▶ [Activity] Repeat all the data that appears below, keeping it exact.

▶ [Stored items]
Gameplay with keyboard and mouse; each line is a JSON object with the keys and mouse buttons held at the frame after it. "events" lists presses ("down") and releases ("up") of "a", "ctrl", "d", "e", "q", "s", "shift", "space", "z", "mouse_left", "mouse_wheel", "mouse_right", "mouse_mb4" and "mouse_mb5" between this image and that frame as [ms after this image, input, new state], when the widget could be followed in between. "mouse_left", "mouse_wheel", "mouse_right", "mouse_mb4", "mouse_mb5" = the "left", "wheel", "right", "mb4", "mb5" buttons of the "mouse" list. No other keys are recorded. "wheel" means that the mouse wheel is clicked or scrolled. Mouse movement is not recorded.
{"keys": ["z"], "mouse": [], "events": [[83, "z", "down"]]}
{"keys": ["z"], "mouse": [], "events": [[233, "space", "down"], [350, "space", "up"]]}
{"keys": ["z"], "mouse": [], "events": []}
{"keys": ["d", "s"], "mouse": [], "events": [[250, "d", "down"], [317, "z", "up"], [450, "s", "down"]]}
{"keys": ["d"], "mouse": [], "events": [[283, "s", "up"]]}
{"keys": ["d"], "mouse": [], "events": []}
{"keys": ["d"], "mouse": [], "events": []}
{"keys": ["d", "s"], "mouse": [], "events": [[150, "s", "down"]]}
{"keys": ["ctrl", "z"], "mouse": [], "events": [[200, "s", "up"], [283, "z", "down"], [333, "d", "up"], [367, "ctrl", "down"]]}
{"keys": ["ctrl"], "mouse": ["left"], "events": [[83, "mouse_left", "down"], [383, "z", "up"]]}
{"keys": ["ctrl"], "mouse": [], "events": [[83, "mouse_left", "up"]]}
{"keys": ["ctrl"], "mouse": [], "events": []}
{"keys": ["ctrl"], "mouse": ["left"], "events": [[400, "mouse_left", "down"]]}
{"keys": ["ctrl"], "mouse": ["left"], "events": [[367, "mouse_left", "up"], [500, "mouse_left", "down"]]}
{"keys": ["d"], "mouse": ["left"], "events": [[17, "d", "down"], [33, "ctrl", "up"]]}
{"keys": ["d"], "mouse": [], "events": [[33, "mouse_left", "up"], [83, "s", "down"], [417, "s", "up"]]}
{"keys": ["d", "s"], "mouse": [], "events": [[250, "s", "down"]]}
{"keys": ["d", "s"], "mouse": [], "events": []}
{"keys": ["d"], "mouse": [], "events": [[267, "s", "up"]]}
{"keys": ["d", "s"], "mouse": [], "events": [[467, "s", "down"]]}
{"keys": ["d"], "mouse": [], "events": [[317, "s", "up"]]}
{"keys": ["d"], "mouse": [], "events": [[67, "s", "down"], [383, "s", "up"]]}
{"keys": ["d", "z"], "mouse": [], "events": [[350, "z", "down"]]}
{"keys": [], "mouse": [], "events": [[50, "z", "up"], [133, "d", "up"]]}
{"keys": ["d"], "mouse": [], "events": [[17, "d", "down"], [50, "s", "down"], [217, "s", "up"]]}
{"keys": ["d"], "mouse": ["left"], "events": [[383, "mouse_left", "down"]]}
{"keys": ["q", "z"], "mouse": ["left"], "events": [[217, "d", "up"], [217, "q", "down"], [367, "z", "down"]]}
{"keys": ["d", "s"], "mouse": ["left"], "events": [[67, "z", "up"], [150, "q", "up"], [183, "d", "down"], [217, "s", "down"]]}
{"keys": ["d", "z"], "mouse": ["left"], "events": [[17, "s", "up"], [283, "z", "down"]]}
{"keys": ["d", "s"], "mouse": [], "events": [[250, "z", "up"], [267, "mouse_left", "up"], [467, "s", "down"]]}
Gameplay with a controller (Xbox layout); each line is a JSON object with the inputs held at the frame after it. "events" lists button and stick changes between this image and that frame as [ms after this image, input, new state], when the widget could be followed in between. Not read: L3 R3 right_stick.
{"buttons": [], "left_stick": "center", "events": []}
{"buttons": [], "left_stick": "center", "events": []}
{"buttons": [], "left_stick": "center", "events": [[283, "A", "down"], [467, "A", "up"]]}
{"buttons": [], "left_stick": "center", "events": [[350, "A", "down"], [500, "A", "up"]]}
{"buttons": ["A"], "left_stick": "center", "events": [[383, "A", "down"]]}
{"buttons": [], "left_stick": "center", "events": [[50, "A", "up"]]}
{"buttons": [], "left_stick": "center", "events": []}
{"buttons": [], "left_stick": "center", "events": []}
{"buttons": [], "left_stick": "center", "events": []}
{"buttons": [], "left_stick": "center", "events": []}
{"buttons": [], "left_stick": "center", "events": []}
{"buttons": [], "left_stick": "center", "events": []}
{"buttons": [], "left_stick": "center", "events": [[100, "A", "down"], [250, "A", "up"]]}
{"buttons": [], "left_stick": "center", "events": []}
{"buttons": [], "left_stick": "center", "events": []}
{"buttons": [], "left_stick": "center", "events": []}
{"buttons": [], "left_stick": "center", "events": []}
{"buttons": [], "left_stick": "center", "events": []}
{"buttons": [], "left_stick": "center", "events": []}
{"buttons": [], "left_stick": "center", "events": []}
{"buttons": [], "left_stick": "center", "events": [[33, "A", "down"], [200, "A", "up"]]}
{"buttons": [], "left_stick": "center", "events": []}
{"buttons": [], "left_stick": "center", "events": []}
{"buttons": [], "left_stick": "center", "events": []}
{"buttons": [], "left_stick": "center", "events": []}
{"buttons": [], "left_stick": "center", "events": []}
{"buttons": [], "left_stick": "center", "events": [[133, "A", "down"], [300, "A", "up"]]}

▶ [Written reply]
Gameplay with keyboard and mouse; each line is a JSON object with the keys and mouse buttons held at the frame after it. "events" lists presses ("down") and releases ("up") of "a", "ctrl", "d", "e", "q", "s", "shift", "space", "z", "mouse_left", "mouse_wheel", "mouse_right", "mouse_mb4" and "mouse_mb5" between this image and that frame as [ms after this image, input, new state], when the widget could be followed in between. "mouse_left", "mouse_wheel", "mouse_right", "mouse_mb4", "mouse_mb5" = the "left", "wheel", "right", "mb4", "mb5" buttons of the "mouse" list. No other keys are recorded. "wheel" means that the mouse wheel is clicked or scrolled. Mouse movement is not recorded.
{"keys": ["z"], "mouse": [], "events": [[83, "z", "down"]]}
{"keys": ["z"], "mouse": [], "events": [[233, "space", "down"], [350, "space", "up"]]}
{"keys": ["z"], "mouse": [], "events": []}
{"keys": ["d", "s"], "mouse": [], "events": [[250, "d", "down"], [317, "z", "up"], [450, "s", "down"]]}
{"keys": ["d"], "mouse": [], "events": [[283, "s", "up"]]}
{"keys": ["d"], "mouse": [], "events": []}
{"keys": ["d"], "mouse": [], "events": []}
{"keys": ["d", "s"], "mouse": [], "events": [[150, "s", "down"]]}
{"keys": ["ctrl", "z"], "mouse": [], "events": [[200, "s", "up"], [283, "z", "down"], [333, "d", "up"], [367, "ctrl", "down"]]}
{"keys": ["ctrl"], "mouse": ["left"], "events": [[83, "mouse_left", "down"], [383, "z", "up"]]}
{"keys": ["ctrl"], "mouse": [], "events": [[83, "mouse_left", "up"]]}
{"keys": ["ctrl"], "mouse": [], "events": []}
{"keys": ["ctrl"], "mouse": ["left"], "events": [[400, "mouse_left", "down"]]}
{"keys": ["ctrl"], "mouse": ["left"], "events": [[367, "mouse_left", "up"], [500, "mouse_left", "down"]]}
{"keys": ["d"], "mouse": ["left"], "events": [[17, "d", "down"], [33, "ctrl", "up"]]}
{"keys": ["d"], "mouse": [], "events": [[33, "mouse_left", "up"], [83, "s", "down"], [417, "s", "up"]]}
{"keys": ["d", "s"], "mouse": [], "events": [[250, "s", "down"]]}
{"keys": ["d", "s"], "mouse": [], "events": []}
{"keys": ["d"], "mouse": [], "events": [[267, "s", "up"]]}
{"keys": ["d", "s"], "mouse": [], "events": [[467, "s", "down"]]}
{"keys": ["d"], "mouse": [], "events": [[317, "s", "up"]]}
{"keys": ["d"], "mouse": [], "events": [[67, "s", "down"], [383, "s", "up"]]}
{"keys": ["d", "z"], "mouse": [], "events": [[350, "z", "down"]]}
{"keys": [], "mouse": [], "events": [[50, "z", "up"], [133, "d", "up"]]}
{"keys": ["d"], "mouse": [], "events": [[17, "d", "down"], [50, "s", "down"], [217, "s", "up"]]}
{"keys": ["d"], "mouse": ["left"], "events": [[383, "mouse_left", "down"]]}
{"keys": ["q", "z"], "mouse": ["left"], "events": [[217, "d", "up"], [217, "q", "down"], [367, "z", "down"]]}
{"keys": ["d", "s"], "mouse": ["left"], "events": [[67, "z", "up"], [150, "q", "up"], [183, "d", "down"], [217, "s", "down"]]}
{"keys": ["d", "z"], "mouse": ["left"], "events": [[17, "s", "up"], [283, "z", "down"]]}
{"keys": ["d", "s"], "mouse": [], "events": [[250, "z", "up"], [267, "mouse_left", "up"], [467, "s", "down"]]}
Gameplay with a controller (Xbox layout); each line is a JSON object with the inputs held at the frame after it. "events" lists button and stick changes between this image and that frame as [ms after this image, input, new state], when the widget could be followed in between. Not read: L3 R3 right_stick.
{"buttons": [], "left_stick": "center", "events": []}
{"buttons": [], "left_stick": "center", "events": []}
{"buttons": [], "left_stick": "center", "events": [[283, "A", "down"], [467, "A", "up"]]}
{"buttons": [], "left_stick": "center", "events": [[350, "A", "down"], [500, "A", "up"]]}
{"buttons": ["A"], "left_stick": "center", "events": [[383, "A", "down"]]}
{"buttons": [], "left_stick": "center", "events": [[50, "A", "up"]]}
{"buttons": [], "left_stick": "center", "events": []}
{"buttons": [], "left_stick": "center", "events": []}
{"buttons": [], "left_stick": "center", "events": []}
{"buttons": [], "left_stick": "center", "events": []}
{"buttons": [], "left_stick": "center", "events": []}
{"buttons": [], "left_stick": "center", "events": []}
{"buttons": [], "left_stick": "center", "events": [[100, "A", "down"], [250, "A", "up"]]}
{"buttons": [], "left_stick": "center", "events": []}
{"buttons": [], "left_stick": "center", "events": []}
{"buttons": [], "left_stick": "center", "events": []}
{"buttons": [], "left_stick": "center", "events": []}
{"buttons": [], "left_stick": "center", "events": []}
{"buttons": [], "left_stick": "center", "events": []}
{"buttons": [], "left_stick": "center", "events": []}
{"buttons": [], "left_stick": "center", "events": [[33, "A", "down"], [200, "A", "up"]]}
{"buttons": [], "left_stick": "center", "events": []}
{"buttons": [], "left_stick": "center", "events": []}
{"buttons": [], "left_stick": "center", "events": []}
{"buttons": [], "left_stick": "center", "events": []}
{"buttons": [], "left_stick": "center", "events": []}
{"buttons": [], "left_stick": "center", "events": [[133, "A", "down"], [300, "A", "up"]]}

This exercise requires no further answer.